Get lost in the new CSH Import / Export Dashboard
Curtain up for our newest tool:
The tool is based on data from Statistik Austria, carefully edited and updated by our research collaborator and newly gained Associate Faculty member Beate Conrady (born: Pinior) from the University of Veterinary Medicine.
Turtle eggs, wool fat, and human hair
These data are a box of wonders for curious people like me.
Who would have thought for instance, that Austria imported 5.5 tons of turtle eggs and “swallow’s nests” from France last year? (Why France is a question that remains open). Actually, I just learned that swallow’s nests are not at all swallow’s nests, but the nests of Mrs. Swallow’s bigger sisters, the Salanganes (admittedly I did not even know what a salangane is before I run an Ecosia search after having spotted the line “turtle eggs, salanganes nests etc.” in product group 4 of the dashboard…).
While still wondering about where all those turtles live whose eggs are plundered, I see another strange entry:
Wow, the amount of human hair we import! According to the dashboard, most of it comes from Italy and Singapore. Why on Earth is hair from Italy so much cheaper? The 7.6 tons we import from our southern neighbor is worth 4.1 million Euros, while Austrian hair importers have to pay 9.6 million for the 5 tons of hair shipped to Austria from Singapore.

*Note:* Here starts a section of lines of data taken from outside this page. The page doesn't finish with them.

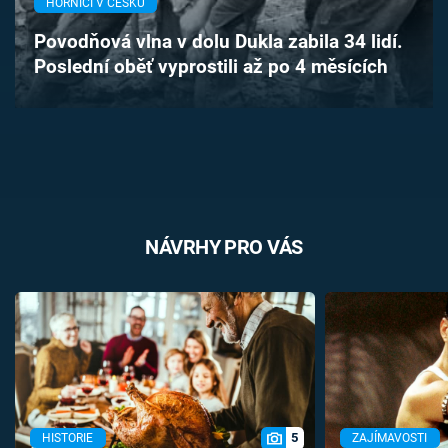
HORNÍCI V ČESKU
Časopis
Povodňová vlna v dolu Dukla zabila 34 lidí.
Poslední oběť vyprostili až po 4 měsících
Sledujte prima+
Přihlášení
Sledujte nás
NÁVRHY PRO VÁS
5
HISTORIE
ZAJÍMAVOSTI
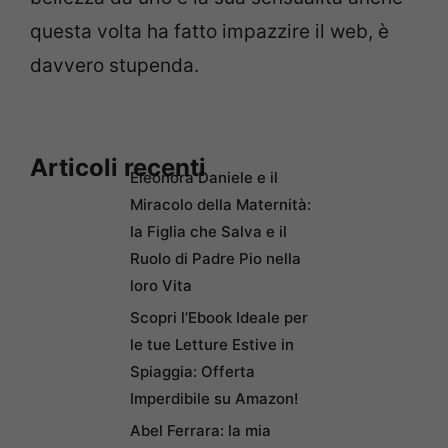
questa volta ha fatto impazzire il web, è
davvero stupenda.
Articoli recenti
Eleonora Daniele e il
Miracolo della Maternità:
la Figlia che Salva e il
Ruolo di Padre Pio nella
loro Vita
Scopri l’Ebook Ideale per
le tue Letture Estive in
Spiaggia: Offerta
Imperdibile su Amazon!
Abel Ferrara: la mia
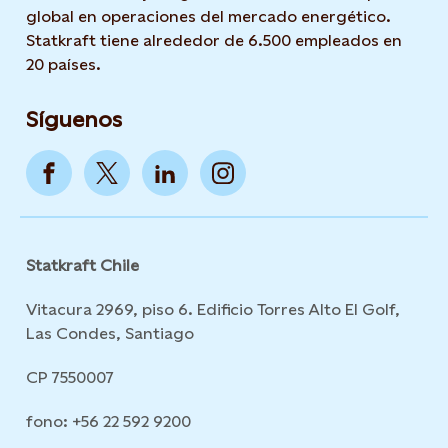
global en operaciones del mercado energético.
Statkraft tiene alrededor de 6.500 empleados en
20 países.
Síguenos
Statkraft Chile
Vitacura 2969, piso 6. Edificio Torres Alto El Golf,
Las Condes, Santiago
CP 7550007
fono: +56 22 592 9200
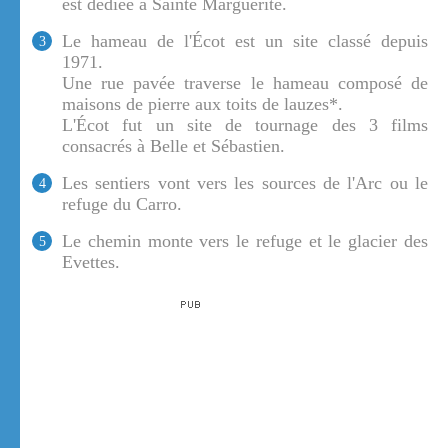
est dédiée à Sainte Marguerite.
Le hameau de l'Écot est un site classé depuis
3
1971.
Une rue pavée traverse le hameau composé de
maisons de pierre aux toits de lauzes*.
L'Écot fut un site de tournage des 3 films
consacrés à Belle et Sébastien.
Les sentiers vont vers les sources de l'Arc ou le
4
refuge du Carro.
Le chemin monte vers le refuge et le glacier des
5
Evettes.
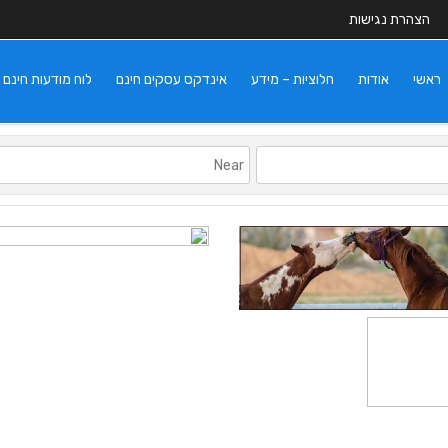
הצהרת נגישות
ראשי
אודות
חלוציות – מידע
אינדקס עסקים חינם
לוח מודעות חינם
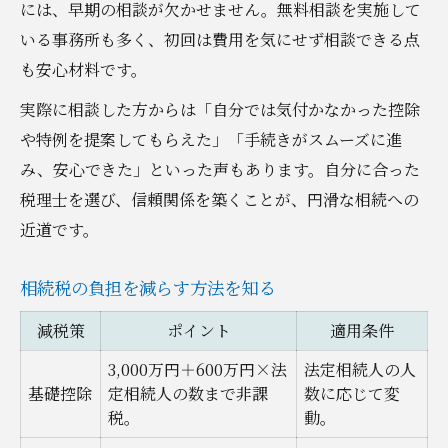
には、早期の相談が欠かせません。無料相談を実施して
いる事務所も多く、初回は費用を気にせず相談できる点
も安心材料です。
実際に相談した方からは「自分では気付かなかった控除
や特例を提案してもらえた」「手続きがスムーズに進
み、安心できた」といった声もあります。自分に合った
税理士を選び、信頼関係を築くことが、円滑な相続への
近道です。
相続税の負担を減らす方法を知る
減税策
ポイント
適用条件
3,000万円＋600万円×法
法定相続人の人
基礎控除
定相続人の数まで非課
数に応じて変
税。
動。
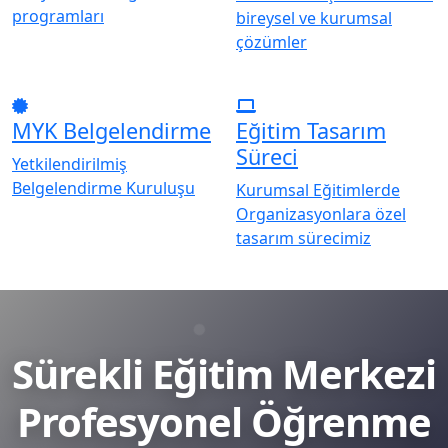
programları
bireysel ve kurumsal
çözümler
MYK Belgelendirme
Eğitim Tasarım
Süreci
Yetkilendirilmiş
Belgelendirme Kuruluşu
Kurumsal Eğitimlerde
Organizasyonlara özel
tasarım sürecimiz
Sürekli Eğitim Merkezi
Profesyonel Öğrenme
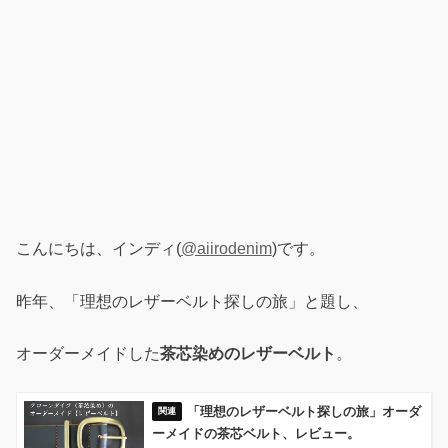
こんにちは、インディ(
@aiirodenim
)です。
昨年、「理想のレザーベルト探しの旅」と題し、
オーダーメイドした
茶芯染めのレザーベルト
。
「理想のレザーベルト探しの旅」オーダ
ーメイドの茶芯ベルト、レビュー。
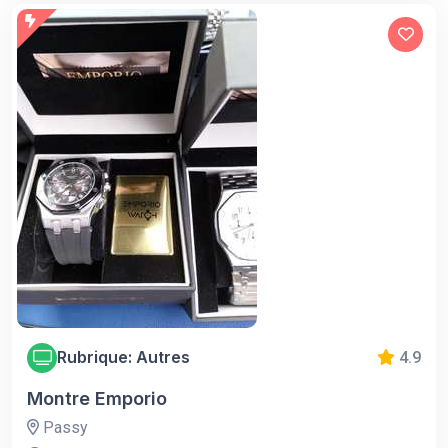
Rubrique: Autres
4.9
Montre Emporio
Passy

I am sure I would find explanations for that, if I was not distracted by my next search.
I will never understand how it possibly can be in times of the climate crisis that countries import the very same kinds of goods they also export, sometimes even to and from the very same countries. Goods as wool fat for instance, that is exported, I learn, from Austria to Germany (9.3 tons) as well as imported from Germany to Austria (>42 tons).
Or all those living creatures we carry around! Cattle for instance: 20,000 tons (alive!) imported from the Czech Republic in 2019, more than 13,3000 tons exported to Italy. Or pigs: We do not only not object to the transport of 35,000 tons of squeaking future ham and sausages from Germany to Austria, a country with, I would think, more than enough pig farms, but also move more than 420 tons of squeaking pigs in the opposite direction.
Time for a change
The tool is fascinating, but it also makes me sad and angry. Its bars show crystal clear how far we are away from a truly sustainable, climate-conscious, and not to forget, a humane economy.
My only and most likely very naive hope is: Once people see all the oddities, they might start re-arranging the imports and exports in such a way that they eventually meet the requirements of a better, meaning: a far more sustainable, climate change adapted and animal friendly economy.
The shutdown due to the ongoing coronavirus pandemic opened a window of opportunity to break up with old habits. I would hope that we try to make things much, much better in the future. This is an once in a lifetime opportunity. We must not let it pass.